> [課題 1] フィードバックについての本文にある次の文を英語に訳しなさい。「当然ではありますが、追い詰めるような言動や高圧的な態度は絶対にしないようにしましょう。」
> [課題 2] フィードバックについての本文から、「フィードバックの秘訣を4ステップで学べる動画Ted Talk (The」で始まり「敗例から学んでおきましょう。」までの部分を抜き出しなさい。
> [課題 3] フィードバックについての本文を、最後の文の後から書き継ぎなさい。

> [本文抜粋]
####################

Gallup によると、頻繁かつ継続的にフィードバックを提供するマネージャーは、従業員が優れた仕事をする意欲があると強く同意する可能性が 3.2 倍、仕事に熱心に取り組む可能性が 2.7 倍高くなります。
Why Asking For Feedback Can Be A Key To Success(フィードバックを求めることが成功の鍵となる理由)より抜粋

フィードバックの秘訣を4ステップで学べる動画Ted Talk (The secret to giving great feedback) を紹介したこちらのコラムも是非参考にしてください。

失敗から学ぶ!気をつけるポイントとは

失敗から学ぶ!気をつけるポイントとは

フィードバック面談で陥りがちな失敗には傾向があります。

これらが起こると、部下のモチベーションが下がる要因になり逆効果となります。どれも、フィードバック時だけでなく、どんなコミュニケーションにおいても普段から気を付けておくべきポイントでもありますので、よくある失敗例から学んでおきましょう。

追い詰めるような伝え方

当然ではありますが、追い詰めるような言動や高圧的な態度は絶対にしないようにしましょう。

評価の低い部下、やる気の無い部下にイライラしてしまう状況もあるかもしれません。しかし、ネガティブな感情にコントロールされたままの言動は失敗の元です。自分のネガティブな感情に気づいた時は、必ず気持ちを落ち着ける時間を持ち、経験や立場の異なる部下に共感を持って接するよう心掛けてください。(実は思い当たる節がある、という方は、是非「共感力」がコミュニケーションの質を劇的に変える理由もご参考にしてください。)

####################

> [対象データ]
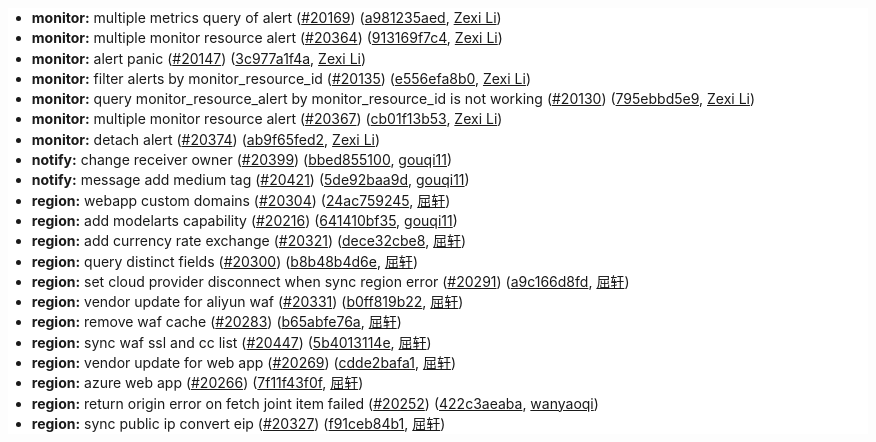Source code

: - **monitor:** multiple metrics query of alert ([#20169](https://github.com/yunionio/cloudpods/issues/20169)) ([a981235aed](https://github.com/yunionio/cloudpods/commit/a981235aed42d8e53ca0c534452cdb2e39e8c36d), [Zexi Li](mailto:zexi.li@icloud.com))
- **monitor:** multiple monitor resource alert ([#20364](https://github.com/yunionio/cloudpods/issues/20364)) ([913169f7c4](https://github.com/yunionio/cloudpods/commit/913169f7c40923c8a6493507fa4e250dbaa06c39), [Zexi Li](mailto:zexi.li@icloud.com))
- **monitor:** alert panic ([#20147](https://github.com/yunionio/cloudpods/issues/20147)) ([3c977a1f4a](https://github.com/yunionio/cloudpods/commit/3c977a1f4a8389a175434beb516db288572c08dc), [Zexi Li](mailto:zexi.li@icloud.com))
- **monitor:** filter alerts by monitor_resource_id ([#20135](https://github.com/yunionio/cloudpods/issues/20135)) ([e556efa8b0](https://github.com/yunionio/cloudpods/commit/e556efa8b0bfb0af8d3492b9f698b95c8a032984), [Zexi Li](mailto:zexi.li@icloud.com))
- **monitor:** query monitor_resource_alert by monitor_resource_id is not working ([#20130](https://github.com/yunionio/cloudpods/issues/20130)) ([795ebbd5e9](https://github.com/yunionio/cloudpods/commit/795ebbd5e9b59d71329962c9dae58122dbe3bf62), [Zexi Li](mailto:zexi.li@icloud.com))
- **monitor:** multiple monitor resource alert ([#20367](https://github.com/yunionio/cloudpods/issues/20367)) ([cb01f13b53](https://github.com/yunionio/cloudpods/commit/cb01f13b53496b66b7ef815785f119972282c6ce), [Zexi Li](mailto:zexi.li@icloud.com))
- **monitor:** detach alert ([#20374](https://github.com/yunionio/cloudpods/issues/20374)) ([ab9f65fed2](https://github.com/yunionio/cloudpods/commit/ab9f65fed22c50f8cfd9abece2b369a4b97c7141), [Zexi Li](mailto:zexi.li@icloud.com))
- **notify:** change receiver owner ([#20399](https://github.com/yunionio/cloudpods/issues/20399)) ([bbed855100](https://github.com/yunionio/cloudpods/commit/bbed855100ebde4b12dee5599cb8ea97fd4f3408), [gouqi11](mailto:66834753+gouqi11@users.noreply.github.com))
- **notify:** message add medium tag ([#20421](https://github.com/yunionio/cloudpods/issues/20421)) ([5de92baa9d](https://github.com/yunionio/cloudpods/commit/5de92baa9d075766abd7ed462af250377f0a3650), [gouqi11](mailto:66834753+gouqi11@users.noreply.github.com))
- **region:** webapp custom domains ([#20304](https://github.com/yunionio/cloudpods/issues/20304)) ([24ac759245](https://github.com/yunionio/cloudpods/commit/24ac759245bf7747e40ae6430a399f518fd45e66), [屈轩](mailto:qu_xuan@icloud.com))
- **region:** add modelarts capability ([#20216](https://github.com/yunionio/cloudpods/issues/20216)) ([641410bf35](https://github.com/yunionio/cloudpods/commit/641410bf35bddf934cf08a159e9e749f5a7afb1e), [gouqi11](mailto:66834753+gouqi11@users.noreply.github.com))
- **region:** add currency rate exchange ([#20321](https://github.com/yunionio/cloudpods/issues/20321)) ([dece32cbe8](https://github.com/yunionio/cloudpods/commit/dece32cbe83a4c9c64cc9fdf516bf19526566de2), [屈轩](mailto:qu_xuan@icloud.com))
- **region:** query distinct fields ([#20300](https://github.com/yunionio/cloudpods/issues/20300)) ([b8b48b4d6e](https://github.com/yunionio/cloudpods/commit/b8b48b4d6e90ecfe4a76c7c4613d9ac13bfee6c2), [屈轩](mailto:qu_xuan@icloud.com))
- **region:** set cloud provider disconnect when sync region error ([#20291](https://github.com/yunionio/cloudpods/issues/20291)) ([a9c166d8fd](https://github.com/yunionio/cloudpods/commit/a9c166d8fd16dc191c6ca2763605ffa5112e10b6), [屈轩](mailto:qu_xuan@icloud.com))
- **region:** vendor update for aliyun waf ([#20331](https://github.com/yunionio/cloudpods/issues/20331)) ([b0ff819b22](https://github.com/yunionio/cloudpods/commit/b0ff819b2266b3c67e3f078539b440b19ad4934c), [屈轩](mailto:qu_xuan@icloud.com))
- **region:** remove waf cache ([#20283](https://github.com/yunionio/cloudpods/issues/20283)) ([b65abfe76a](https://github.com/yunionio/cloudpods/commit/b65abfe76a6148d01e02b0ee2c1a3538405071be), [屈轩](mailto:qu_xuan@icloud.com))
- **region:** sync waf ssl and cc list ([#20447](https://github.com/yunionio/cloudpods/issues/20447)) ([5b4013114e](https://github.com/yunionio/cloudpods/commit/5b4013114eb6df57be69a81fe963aa33377776b9), [屈轩](mailto:qu_xuan@icloud.com))
- **region:** vendor update for web app ([#20269](https://github.com/yunionio/cloudpods/issues/20269)) ([cdde2bafa1](https://github.com/yunionio/cloudpods/commit/cdde2bafa15ac6b853478f4b4131a2cc80ba121a), [屈轩](mailto:qu_xuan@icloud.com))
- **region:** azure web app ([#20266](https://github.com/yunionio/cloudpods/issues/20266)) ([7f11f43f0f](https://github.com/yunionio/cloudpods/commit/7f11f43f0fbac370eabc747fc596b59584d3469e), [屈轩](mailto:qu_xuan@icloud.com))
- **region:** return origin error on fetch joint item failed ([#20252](https://github.com/yunionio/cloudpods/issues/20252)) ([422c3aeaba](https://github.com/yunionio/cloudpods/commit/422c3aeaba8e31758c7bc829bd049b9f7c18a98e), [wanyaoqi](mailto:18528551+wanyaoqi@users.noreply.github.com))
- **region:** sync public ip convert eip ([#20327](https://github.com/yunionio/cloudpods/issues/20327)) ([f91ceb84b1](https://github.com/yunionio/cloudpods/commit/f91ceb84b15ce29e1777a349677d1d619b961ecb), [屈轩](mailto:qu_xuan@icloud.com))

####################

> [解答 1] It goes without saying, but be sure never to use words or actions that corner the other person, and never take an overbearing attitude.

> [解答 2]
フィードバックの秘訣を4ステップで学べる動画Ted Talk (The secret to giving great feedback) を紹介したこちらのコラムも是非参考にしてください。

失敗から学ぶ!気をつけるポイントとは

失敗から学ぶ!気をつけるポイントとは

フィードバック面談で陥りがちな失敗には傾向があります。

これらが起こると、部下のモチベーションが下がる要因になり逆効果となります。どれも、フィードバック時だけでなく、どんなコミュニケーションにおいても普段から気を付けておくべきポイントでもありますので、よくある失敗例から学んでおきましょう。

> [解答 3]
準備不足

フィードバック内容の準備不足により、主観的なフィードバックが増え、褒めるだけで終わってしまう、というような状況が起こり得ます。具体的では無いフィードバックは、部下の成長に役立たないばかりではなく、モチベーションや信頼関係が下がるといったマイナの影響になることもあります。

他にも上司の立場で会社や制度を批判することや他の部下と比較する、などの失敗例もあります。

どれも逆の立場で考えてみれば一目瞭然ですが、仕事の忙しさや気持ちの余裕の無さなどから、悪気が無くても起こる可能性が充分にあります。

フィードバックを受ける側にしてみると、自分の評価であり、今後のステップに関するとてもセンシティブな場面です。たとえ親しい仲であっても普段のコミュニケーション以上に気を配る必要があります。

「コーチング」の要素を取り入れ効果を高めるには

「コーチング」の要素を取り入れ効果を高めるには

現在では日本でも多くのリーダー達が受けたり、学んだりしている「コーチング」ですが、当初(1990年頃から)はアメリカを中心に広まっていました。例えば、Apple共同創業者の故スティーブ・ジョブス氏、Google元CEOのエリック・シュミット氏など、世界的企業のトップリーダーがコーチングを受けていたことは有名です。

では、なぜ既にリーダーシップも成功も手に入れていると思われているようなトップリーダー達がコーチングを受け続けるのでしょうか?もちろん、その答えは一つではありませんが、「自己認識を高める」ということが大きな理由の一つに含まれるのではないかと考えます。

自分とは何者なのか・・・どんな信念や価値観を持ち、どんな強みや弱みがあり、一体何を目指しているのか?何を迷っているのか?それは何故なのか?etc.

自分について正しく理解をしてメタ認知することで、自分が本当に成すべきと信じていることを明確にする。自分の価値観と行動が一致したとき、迷いが消え、人は大きな力を発揮できるのではないでしょうか。

フィードバック面談に取り入れたい3つのポイント

「自分」をよく理解した上で、目指したい目標を見つけ、そこに向かい行動していく。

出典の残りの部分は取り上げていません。